◆ **Exercise details**
In the copy you make of the entries, no picture should appear, and every word must match.

[Camera intrinsics data]
◆ ◆ ◆ ◆ ◆ ◆ ◆

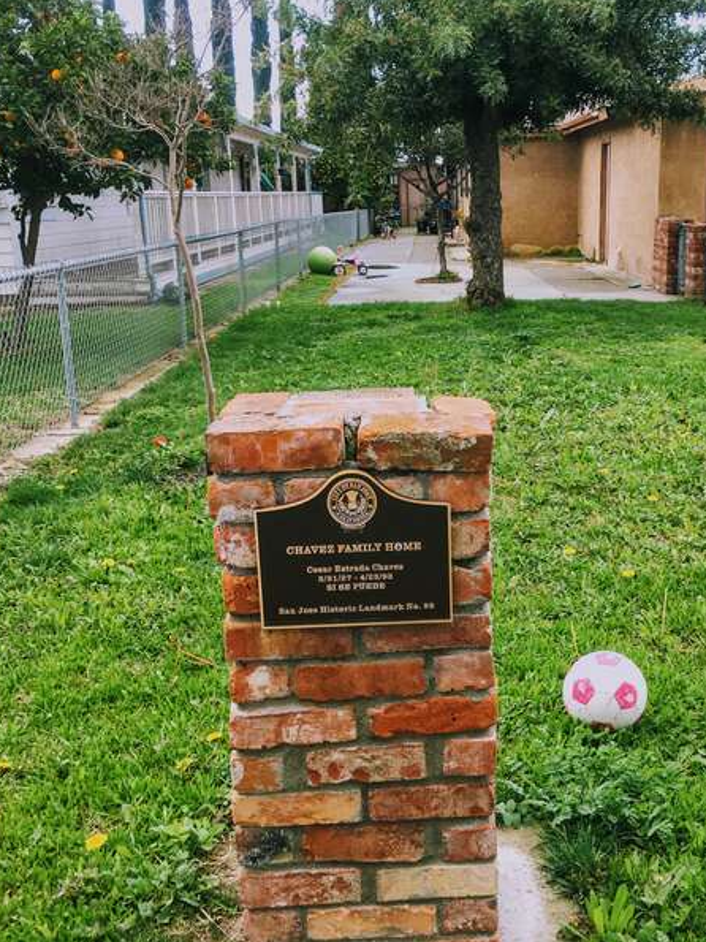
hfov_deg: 36.5
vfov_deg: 47.9
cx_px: 464
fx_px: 1061
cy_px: 469
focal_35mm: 39
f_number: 2.2
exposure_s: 1/254
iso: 25
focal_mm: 4.15
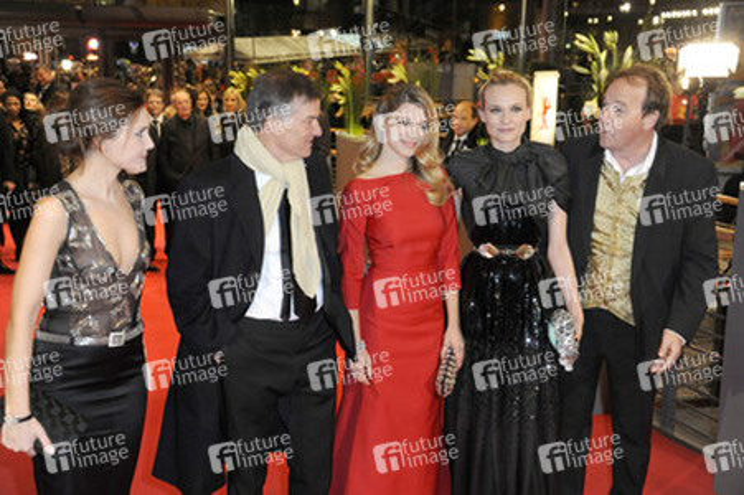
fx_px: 991
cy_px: 248
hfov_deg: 41.1
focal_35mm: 48
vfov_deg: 28.0
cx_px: 372
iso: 3200
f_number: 5.6
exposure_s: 1/200
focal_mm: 48
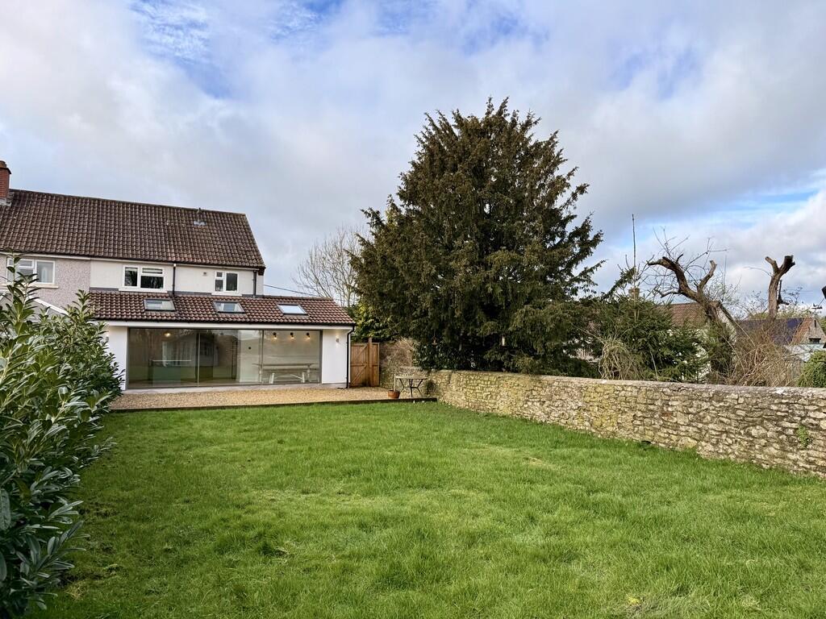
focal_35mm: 24
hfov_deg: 71.6
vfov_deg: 56.8
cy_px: 310
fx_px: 573
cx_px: 413
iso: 80
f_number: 1.78
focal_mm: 6.76
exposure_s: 1/2703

◆ ◆ ◆ ◆ ◆ ◆ ◆

◆ **Output of the exercise**
hfov_deg: 36.5
vfov_deg: 47.9
cx_px: 464
fx_px: 1061
cy_px: 469
focal_35mm: 39
f_number: 2.2
exposure_s: 1/254
iso: 25
focal_mm: 4.15
fx_px: 991
cy_px: 248
hfov_deg: 41.1
focal_35mm: 48
vfov_deg: 28.0
cx_px: 372
iso: 3200
f_number: 5.6
exposure_s: 1/200
focal_mm: 48
focal_35mm: 24
hfov_deg: 71.6
vfov_deg: 56.8
cy_px: 310
fx_px: 573
cx_px: 413
iso: 80
f_number: 1.78
focal_mm: 6.76
exposure_s: 1/2703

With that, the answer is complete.